Ce dernier gag n’est pas une pique, mais une inquiétude. Va-t-il rester encore longtemps des livres, ailleurs que dans les bibliothèques municipales ? Les gens lisent toujours, mais le support change, ainsi que toute une économie. Comme pour la musique, le cinéma, le livre et la BD en particulier voit son mode de consommation remis en question. les auteurs voient leur revenu modifié, les éditeurs ne les rassurent pas trop, puisque eux non plus ne savent pas trop où ils vont, donc on tâtonne, on hésite, on essaie... Ce gag allait plutôt dans ce sens, et rappelle qu’en attendant, on peut se rabattre sur une valeur sûre, qui a fait ses preuves depuis plusieurs siècles, le livre !

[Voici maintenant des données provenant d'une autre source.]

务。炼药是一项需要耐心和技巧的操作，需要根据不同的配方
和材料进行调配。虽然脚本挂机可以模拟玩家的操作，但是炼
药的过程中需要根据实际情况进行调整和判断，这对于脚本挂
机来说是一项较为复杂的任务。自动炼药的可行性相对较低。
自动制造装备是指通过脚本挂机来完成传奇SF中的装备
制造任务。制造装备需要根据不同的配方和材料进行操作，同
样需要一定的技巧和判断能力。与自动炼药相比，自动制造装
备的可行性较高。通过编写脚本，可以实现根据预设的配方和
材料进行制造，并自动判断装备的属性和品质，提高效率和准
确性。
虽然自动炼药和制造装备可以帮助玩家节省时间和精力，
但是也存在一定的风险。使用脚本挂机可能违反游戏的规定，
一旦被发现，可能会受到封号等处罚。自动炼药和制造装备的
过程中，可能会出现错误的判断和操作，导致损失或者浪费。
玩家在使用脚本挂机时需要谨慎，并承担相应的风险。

Mais bon, évolution des techniques oblige, alors que ce livre portait un regard sur le passé des hommes (surtout l’évolution de l’éducation à travers les âges), cet album a été entièrement fait sur ordinateur. le seul papier utilisé l’a été pour imprimer les bandes dessinées.
Avez-vous déjà une idée parallèle pour le tome 11 ?
Je travaille sur le tome 11 qui traitera du sport à l’école et à la maison. J’avais déjà évoqué ce thème dans le tome 5 avec la piscine, et de temps en temps dans des gags dans la salle de gym, mais pas sur un album complet. Peut -être que pour le tome 20 (ou avant, je l’ignore), je ferai un album plus spécifiquement scientifique (avec des gags sur la chimie, la biologie, la physique, l’électricité, la géologie,...). Je crois qu’il y a matière rigolote. Par contre, faire un Toto Globe-trotter (voir le Boule et Bill) ou Toto qui visite les départements de France, me paraît moins drôle, même si cela n’empêche pas d’imaginer des gags de temps en temps sur ce sujet.